■ Exercise description: Please copy each line of the listing below in which the word "represents" appears.

===== Data in this exercise

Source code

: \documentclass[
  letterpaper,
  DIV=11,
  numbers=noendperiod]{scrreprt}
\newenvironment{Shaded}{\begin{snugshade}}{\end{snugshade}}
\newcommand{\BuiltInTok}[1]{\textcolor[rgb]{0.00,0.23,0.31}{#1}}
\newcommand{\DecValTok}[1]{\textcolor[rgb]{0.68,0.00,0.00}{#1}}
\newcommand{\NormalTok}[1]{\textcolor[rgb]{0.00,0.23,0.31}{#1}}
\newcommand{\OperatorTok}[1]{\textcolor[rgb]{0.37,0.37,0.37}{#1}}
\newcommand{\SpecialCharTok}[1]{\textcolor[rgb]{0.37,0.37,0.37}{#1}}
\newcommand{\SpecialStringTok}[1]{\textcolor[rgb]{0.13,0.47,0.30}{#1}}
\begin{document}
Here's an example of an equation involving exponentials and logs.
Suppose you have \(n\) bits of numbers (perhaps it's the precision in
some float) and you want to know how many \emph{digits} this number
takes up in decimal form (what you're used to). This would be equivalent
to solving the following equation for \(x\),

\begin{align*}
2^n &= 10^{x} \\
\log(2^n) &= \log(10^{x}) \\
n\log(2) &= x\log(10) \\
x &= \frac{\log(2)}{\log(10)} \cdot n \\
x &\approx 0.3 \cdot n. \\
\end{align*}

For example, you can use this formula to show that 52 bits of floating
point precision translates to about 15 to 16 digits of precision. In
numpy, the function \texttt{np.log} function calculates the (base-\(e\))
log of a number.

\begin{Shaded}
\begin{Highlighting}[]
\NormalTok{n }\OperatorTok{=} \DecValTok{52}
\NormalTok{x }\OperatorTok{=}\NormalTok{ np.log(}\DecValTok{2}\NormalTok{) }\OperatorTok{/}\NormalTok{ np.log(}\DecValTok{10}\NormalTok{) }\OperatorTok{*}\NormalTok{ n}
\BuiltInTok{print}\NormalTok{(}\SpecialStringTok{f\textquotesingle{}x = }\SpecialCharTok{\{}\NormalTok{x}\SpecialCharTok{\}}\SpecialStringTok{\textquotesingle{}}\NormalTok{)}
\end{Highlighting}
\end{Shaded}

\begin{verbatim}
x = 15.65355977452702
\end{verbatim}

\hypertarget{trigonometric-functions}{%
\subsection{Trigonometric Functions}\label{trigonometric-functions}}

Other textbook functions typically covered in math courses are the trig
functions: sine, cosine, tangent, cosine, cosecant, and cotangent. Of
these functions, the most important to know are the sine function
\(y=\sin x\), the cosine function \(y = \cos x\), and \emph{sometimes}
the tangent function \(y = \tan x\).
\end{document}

==========
===== Data in this exercise

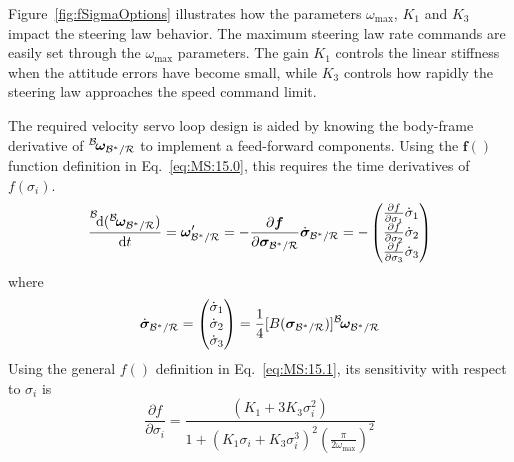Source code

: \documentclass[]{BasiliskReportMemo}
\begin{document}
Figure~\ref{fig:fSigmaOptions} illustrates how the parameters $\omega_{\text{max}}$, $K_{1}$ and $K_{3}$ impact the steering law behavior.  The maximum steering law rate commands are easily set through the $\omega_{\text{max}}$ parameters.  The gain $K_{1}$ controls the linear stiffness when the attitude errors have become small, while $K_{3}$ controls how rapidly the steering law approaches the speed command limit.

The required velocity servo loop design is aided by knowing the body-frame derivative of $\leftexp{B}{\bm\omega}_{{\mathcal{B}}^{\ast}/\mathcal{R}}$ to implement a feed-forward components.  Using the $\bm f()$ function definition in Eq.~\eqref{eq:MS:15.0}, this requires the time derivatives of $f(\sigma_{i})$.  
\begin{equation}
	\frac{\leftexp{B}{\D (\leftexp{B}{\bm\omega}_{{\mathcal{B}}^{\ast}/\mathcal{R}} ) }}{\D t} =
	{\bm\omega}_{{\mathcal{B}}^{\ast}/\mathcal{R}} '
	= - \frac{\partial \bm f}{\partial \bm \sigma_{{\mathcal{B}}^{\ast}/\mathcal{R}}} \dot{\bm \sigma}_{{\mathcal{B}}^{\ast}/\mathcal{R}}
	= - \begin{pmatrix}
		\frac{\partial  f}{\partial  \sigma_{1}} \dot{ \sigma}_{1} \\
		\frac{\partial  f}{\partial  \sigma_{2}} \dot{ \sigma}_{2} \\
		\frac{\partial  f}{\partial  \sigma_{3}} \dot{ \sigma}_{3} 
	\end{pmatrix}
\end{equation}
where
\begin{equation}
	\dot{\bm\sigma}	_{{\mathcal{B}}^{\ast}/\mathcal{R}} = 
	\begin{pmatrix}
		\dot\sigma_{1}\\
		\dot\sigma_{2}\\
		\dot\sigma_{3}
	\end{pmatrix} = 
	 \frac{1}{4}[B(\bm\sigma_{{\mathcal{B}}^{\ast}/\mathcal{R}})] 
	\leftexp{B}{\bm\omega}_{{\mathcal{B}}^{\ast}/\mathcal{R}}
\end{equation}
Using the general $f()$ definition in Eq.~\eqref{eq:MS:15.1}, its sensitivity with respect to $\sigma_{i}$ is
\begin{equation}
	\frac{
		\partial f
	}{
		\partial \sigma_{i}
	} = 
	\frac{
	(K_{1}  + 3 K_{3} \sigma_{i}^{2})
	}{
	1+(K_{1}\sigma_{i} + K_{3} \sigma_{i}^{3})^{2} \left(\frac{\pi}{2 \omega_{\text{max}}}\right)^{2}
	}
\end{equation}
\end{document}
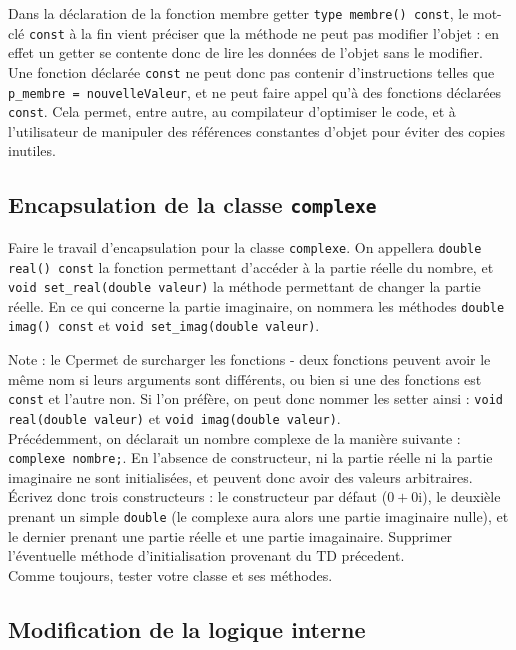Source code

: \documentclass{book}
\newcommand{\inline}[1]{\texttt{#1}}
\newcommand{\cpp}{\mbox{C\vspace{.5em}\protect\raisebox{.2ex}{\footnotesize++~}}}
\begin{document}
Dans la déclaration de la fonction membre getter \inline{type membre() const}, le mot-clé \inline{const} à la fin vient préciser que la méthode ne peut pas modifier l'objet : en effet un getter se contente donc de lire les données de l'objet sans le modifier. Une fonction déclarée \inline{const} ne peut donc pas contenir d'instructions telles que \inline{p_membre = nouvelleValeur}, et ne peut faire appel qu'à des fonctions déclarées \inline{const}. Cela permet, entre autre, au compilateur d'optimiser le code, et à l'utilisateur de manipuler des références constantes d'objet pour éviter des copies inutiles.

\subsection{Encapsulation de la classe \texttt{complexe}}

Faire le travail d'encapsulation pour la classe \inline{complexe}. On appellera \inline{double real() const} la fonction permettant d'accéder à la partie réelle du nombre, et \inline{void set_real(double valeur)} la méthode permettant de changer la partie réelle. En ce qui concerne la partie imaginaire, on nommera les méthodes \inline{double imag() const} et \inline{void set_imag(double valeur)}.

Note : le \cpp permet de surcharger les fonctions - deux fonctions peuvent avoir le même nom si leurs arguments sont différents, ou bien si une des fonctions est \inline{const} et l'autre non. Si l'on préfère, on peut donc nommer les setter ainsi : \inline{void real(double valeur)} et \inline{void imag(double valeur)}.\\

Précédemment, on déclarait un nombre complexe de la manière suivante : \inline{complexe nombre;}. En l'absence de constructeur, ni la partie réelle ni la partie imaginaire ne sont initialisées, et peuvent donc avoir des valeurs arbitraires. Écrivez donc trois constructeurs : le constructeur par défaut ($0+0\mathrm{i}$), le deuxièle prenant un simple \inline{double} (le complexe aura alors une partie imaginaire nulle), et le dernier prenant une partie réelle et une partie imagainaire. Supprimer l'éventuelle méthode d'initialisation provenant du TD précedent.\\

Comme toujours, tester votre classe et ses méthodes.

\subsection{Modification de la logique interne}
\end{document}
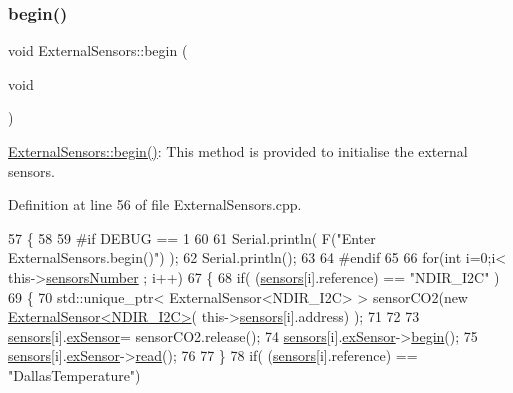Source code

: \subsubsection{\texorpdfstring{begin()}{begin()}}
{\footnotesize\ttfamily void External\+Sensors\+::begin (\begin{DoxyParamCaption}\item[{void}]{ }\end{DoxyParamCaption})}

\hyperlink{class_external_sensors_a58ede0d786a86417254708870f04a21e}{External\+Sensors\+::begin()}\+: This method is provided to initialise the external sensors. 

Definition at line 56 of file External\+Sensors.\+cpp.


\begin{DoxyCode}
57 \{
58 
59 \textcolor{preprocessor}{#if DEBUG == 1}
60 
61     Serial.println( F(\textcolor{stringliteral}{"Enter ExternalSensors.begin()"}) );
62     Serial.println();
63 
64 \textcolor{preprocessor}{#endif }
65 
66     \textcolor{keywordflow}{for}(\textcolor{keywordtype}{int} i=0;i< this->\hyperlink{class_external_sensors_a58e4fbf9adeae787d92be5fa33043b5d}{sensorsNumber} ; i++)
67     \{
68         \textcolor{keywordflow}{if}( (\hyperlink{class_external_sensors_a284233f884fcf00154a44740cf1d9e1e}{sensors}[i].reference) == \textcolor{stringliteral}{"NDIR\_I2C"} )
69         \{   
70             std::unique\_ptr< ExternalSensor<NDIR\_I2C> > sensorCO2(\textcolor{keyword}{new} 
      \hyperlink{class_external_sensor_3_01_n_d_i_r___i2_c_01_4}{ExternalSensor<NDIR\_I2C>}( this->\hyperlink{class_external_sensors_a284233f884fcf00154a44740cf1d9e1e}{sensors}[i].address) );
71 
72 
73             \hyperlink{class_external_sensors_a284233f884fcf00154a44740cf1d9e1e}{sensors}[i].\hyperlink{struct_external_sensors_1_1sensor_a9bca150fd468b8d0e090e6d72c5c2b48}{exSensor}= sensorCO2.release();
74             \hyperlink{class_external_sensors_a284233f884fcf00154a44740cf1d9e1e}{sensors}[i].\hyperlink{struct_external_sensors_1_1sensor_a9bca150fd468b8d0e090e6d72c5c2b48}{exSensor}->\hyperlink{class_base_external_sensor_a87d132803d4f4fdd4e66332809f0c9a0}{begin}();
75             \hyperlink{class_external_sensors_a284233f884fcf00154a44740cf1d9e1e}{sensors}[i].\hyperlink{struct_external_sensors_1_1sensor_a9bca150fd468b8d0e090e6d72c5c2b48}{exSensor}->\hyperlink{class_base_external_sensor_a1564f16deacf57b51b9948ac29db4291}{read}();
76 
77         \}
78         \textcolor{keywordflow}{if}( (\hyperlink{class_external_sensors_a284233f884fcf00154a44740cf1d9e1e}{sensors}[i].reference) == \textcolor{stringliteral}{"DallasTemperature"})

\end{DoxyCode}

==========
===== Data in this exercise

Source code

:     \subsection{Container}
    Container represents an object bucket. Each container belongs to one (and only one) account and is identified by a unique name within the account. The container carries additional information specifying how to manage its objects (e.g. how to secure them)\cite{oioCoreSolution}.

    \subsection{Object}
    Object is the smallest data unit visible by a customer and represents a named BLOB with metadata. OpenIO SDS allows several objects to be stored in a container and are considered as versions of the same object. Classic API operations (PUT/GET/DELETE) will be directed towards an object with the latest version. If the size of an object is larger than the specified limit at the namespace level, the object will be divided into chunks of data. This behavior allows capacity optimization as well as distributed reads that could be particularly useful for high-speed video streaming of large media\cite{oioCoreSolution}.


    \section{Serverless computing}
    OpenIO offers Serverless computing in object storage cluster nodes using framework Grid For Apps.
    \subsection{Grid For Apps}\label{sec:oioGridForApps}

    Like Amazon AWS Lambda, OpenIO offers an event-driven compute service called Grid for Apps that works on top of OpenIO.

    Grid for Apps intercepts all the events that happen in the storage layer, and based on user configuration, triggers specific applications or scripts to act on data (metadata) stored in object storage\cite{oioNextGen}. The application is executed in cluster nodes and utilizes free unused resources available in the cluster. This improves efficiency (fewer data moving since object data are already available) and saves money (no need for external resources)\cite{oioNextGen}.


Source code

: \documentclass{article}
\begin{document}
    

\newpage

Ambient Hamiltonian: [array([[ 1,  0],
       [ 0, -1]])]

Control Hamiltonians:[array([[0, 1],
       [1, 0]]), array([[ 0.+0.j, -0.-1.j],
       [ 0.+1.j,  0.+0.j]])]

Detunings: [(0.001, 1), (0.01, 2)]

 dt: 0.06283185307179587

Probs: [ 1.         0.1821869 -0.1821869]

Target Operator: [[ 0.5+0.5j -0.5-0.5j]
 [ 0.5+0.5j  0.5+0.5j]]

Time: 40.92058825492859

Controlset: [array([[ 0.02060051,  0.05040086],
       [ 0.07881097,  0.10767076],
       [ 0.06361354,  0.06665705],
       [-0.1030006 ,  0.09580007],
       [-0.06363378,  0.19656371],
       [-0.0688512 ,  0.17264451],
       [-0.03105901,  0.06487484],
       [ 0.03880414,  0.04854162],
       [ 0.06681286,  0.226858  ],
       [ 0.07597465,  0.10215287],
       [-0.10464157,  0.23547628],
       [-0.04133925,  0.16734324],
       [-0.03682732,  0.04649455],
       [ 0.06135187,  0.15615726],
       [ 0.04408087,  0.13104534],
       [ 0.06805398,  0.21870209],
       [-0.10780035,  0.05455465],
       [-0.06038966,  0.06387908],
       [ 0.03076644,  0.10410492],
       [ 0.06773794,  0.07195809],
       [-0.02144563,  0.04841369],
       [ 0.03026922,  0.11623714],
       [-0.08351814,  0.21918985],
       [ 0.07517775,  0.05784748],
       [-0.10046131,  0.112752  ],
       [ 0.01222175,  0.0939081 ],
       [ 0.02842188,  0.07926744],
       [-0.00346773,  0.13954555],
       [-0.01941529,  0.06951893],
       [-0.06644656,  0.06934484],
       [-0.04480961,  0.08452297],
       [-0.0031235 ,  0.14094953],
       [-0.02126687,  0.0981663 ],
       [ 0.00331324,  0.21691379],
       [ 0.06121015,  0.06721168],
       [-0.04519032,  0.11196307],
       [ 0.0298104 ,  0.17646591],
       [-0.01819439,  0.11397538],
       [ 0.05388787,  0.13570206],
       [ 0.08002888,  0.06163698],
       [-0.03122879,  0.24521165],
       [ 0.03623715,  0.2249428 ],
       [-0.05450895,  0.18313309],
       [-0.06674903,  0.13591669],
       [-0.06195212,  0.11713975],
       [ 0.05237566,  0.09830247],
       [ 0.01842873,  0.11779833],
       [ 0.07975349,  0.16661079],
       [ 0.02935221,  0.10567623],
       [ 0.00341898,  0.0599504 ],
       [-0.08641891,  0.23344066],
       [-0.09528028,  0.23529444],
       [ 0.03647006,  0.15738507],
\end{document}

==========

■ Exercise output:
    Container represents an object bucket. Each container belongs to one (and only one) account and is identified by a unique name within the account. The container carries additional information specifying how to manage its objects (e.g. how to secure them)\cite{oioCoreSolution}.
    Object is the smallest data unit visible by a customer and represents a named BLOB with metadata. OpenIO SDS allows several objects to be stored in a container and are considered as versions of the same object. Classic API operations (PUT/GET/DELETE) will be directed towards an object with the latest version. If the size of an object is larger than the specified limit at the namespace level, the object will be divided into chunks of data. This behavior allows capacity optimization as well as distributed reads that could be particularly useful for high-speed video streaming of large media\cite{oioCoreSolution}.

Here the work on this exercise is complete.